C’est un choix individuel qu’il faut respecter, mais ce n’est de loin pas une solution pour tous. Le suicide assisté ne concerne qu’environ 1% de la population, qui doit avoir le droit d’exercer ce type d’autonomie. Il faut par contre réglementer cette pratique avec une loi, car les associations d’aide au suicide n’ont ni le mandat ni les compétences pour s’auto-contrôler. D’autre part, il ne faut pas oublier les 99% qui restent et qui ont, eux aussi, besoin d’accompagnement. Ça serait bien triste de réduire la discussion sur l’autonomie en fin de vie à l’unique question de la liberté du choix du moment de sa mort.
La bienveillance passe aussi par une meilleure communication entre le médecin et son patient. D’ailleurs, selon vous, la médecine d’avenir sera une médecine d’écoute ou ne sera plus.
J’en ai en effet la profonde conviction. Si ce tournant n’a pas lieu, notre système de santé risque d’évoluer vers une médecine à deux vitesses, avec des patients «sous-soignés» et d’autres «sur-soignés». Afin de ne pas risquer de subir un acharnement thérapeutique pouvant être long et douloureux, mon meilleur conseil, lorsque l’on arrive vers la fin de sa vie, est encore de déchirer sa carte d’assurance privée le plus rapidement possible.
Vous êtes très critique par rapport au système de santé actuel…
En Occident, le marché de la santé est devenu l’un des principaux moteurs économiques, une industrie dont l’intérêt principal – comme toutes les industries – est de maximiser son chiffre d’affaires. Malheureusement, il y a beaucoup d’argent à gagner avec la fin de la vie.
On estime en effet que le tiers au moins des dépenses de santé est réalisé lors de la dernière ou des deux dernières années de vie.
Pour augmenter ses gains, l’industrie de la santé fait des promesses de guérison parfois douteuses et instrumentalise les espoirs des patients désespérés de guérir ou de recevoir un sursis, avec des mesures de maintien en vie qui, parfois, ne sont pas éthiquement justifiables.
Les médias ont par ailleurs également une part de responsabilité, en faisant trop souvent l’apologie d’une médecine triomphaliste qui incite les patients à recevoir des traitements ne faisant pas toujours sens.
Certains médecins, dites-vous, continuent également à vivre la mort d’un patient comme une vexation narcissique.
C’est vrai, mais ils deviennent heureusement de plus en plus rares. Les maladies incurables mettent à l’épreuve les médecins dont le métier est d’aider les gens à vivre. Il est toujours très difficile d’arrêter une thérapie ou de ne rien proposer à un patient gravement malade. Ces réticences expliquent en bonne partie les traitements inutiles administrés en fin de vie.
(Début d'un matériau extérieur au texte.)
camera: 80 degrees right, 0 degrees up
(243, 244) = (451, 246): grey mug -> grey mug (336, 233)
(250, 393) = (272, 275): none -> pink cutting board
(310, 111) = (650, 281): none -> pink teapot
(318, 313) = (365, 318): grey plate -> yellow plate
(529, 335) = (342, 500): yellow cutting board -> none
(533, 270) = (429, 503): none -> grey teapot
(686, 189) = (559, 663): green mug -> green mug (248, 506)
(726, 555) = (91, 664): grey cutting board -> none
Est-ce pour cela que vous incitez, dans vos cours, tous les jeunes médecins à réfléchir à leur propre mortalité?
Beaucoup de médecins ont de la peine à parler de la fin de la vie et esquivent les questions des patients en se réfugiant derrière l’excuse du manque de temps.
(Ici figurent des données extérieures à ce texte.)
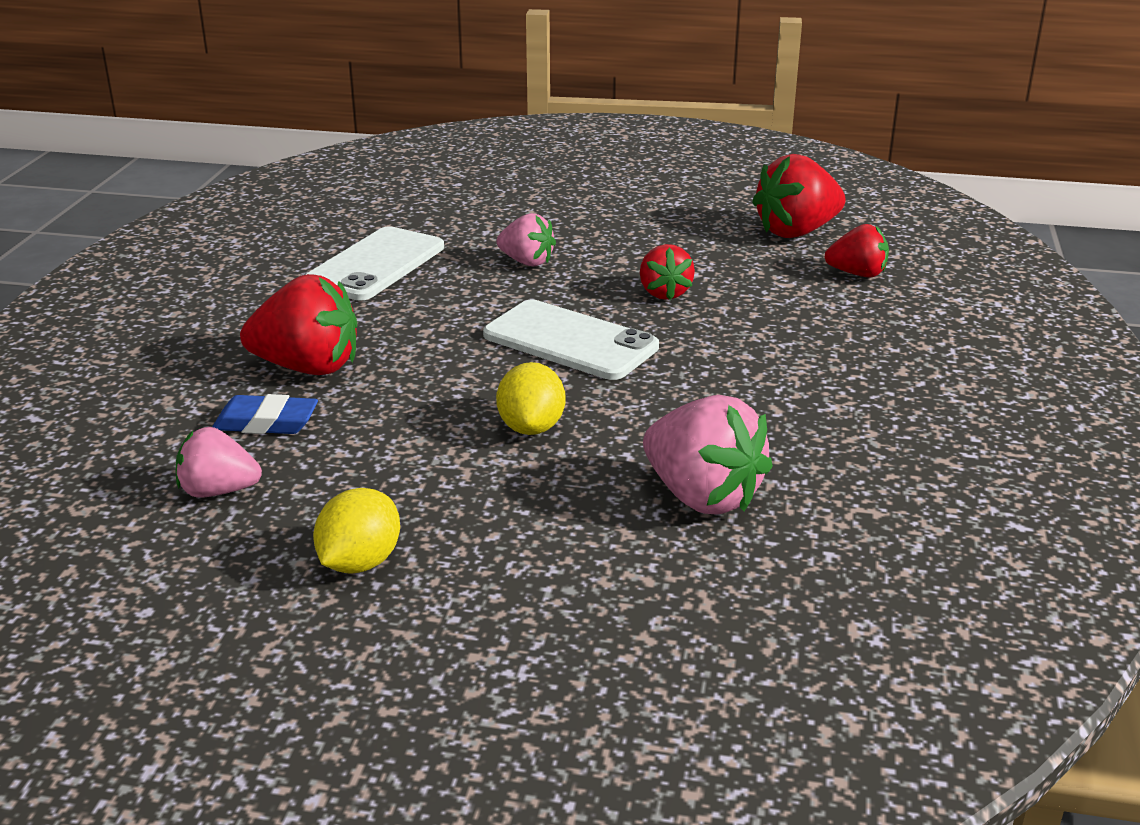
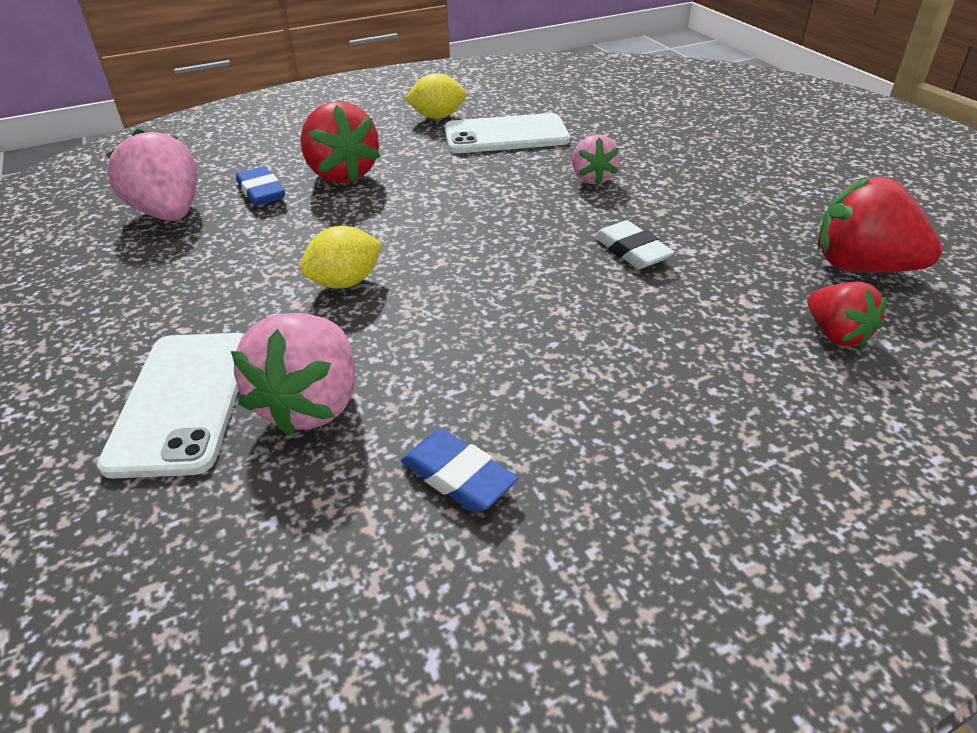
camera: 55 degrees right, 10 degrees up
(218, 491) = (169, 213): pink strawberry -> pink strawberry, size x1.64
(360, 562) = (116, 293): yellow lemon -> yellow lemon (437, 117)
(570, 341) = (493, 244): white phone -> white phone (182, 401)
(664, 293) = (631, 251): red strawberry -> white eraser
(858, 460) = (458, 476): none -> blue eraser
Par ailleurs, si l’on n’a pas une posture claire par rapport à sa propre mortalité, il sera difficile de gérer le trop-plein d’émotions généré par le contact de patients en fin de vie.
C’est pour cela qu’il était important de réussir à rendre obligatoire en Suisse des apprentissages en soins palliatifs pour tous les médecins. Ce que nous sommes parvenus à faire en 2012.
Vous êtes au chevet des mourants depuis près de vingt ans. Avez-vous assisté à des miracles?
… En médecine, lorsque l’on parle de miracle, on pense souvent au fait de guérir d’une maladie incurable. Cela arrive, mais c’est vraiment très, très rare.
Par contre, ce qui se produit beaucoup plus souvent, c’est par exemple de voir des relations difficiles être soignées à l’approche de la mort.
Le miracle, c’est aussi d’observer comment les gens arrivent à gérer leur fin de vie de façon individuelle et cohérente avec leur biographie, jusqu’au bout, en mourant comme ils ont vécu.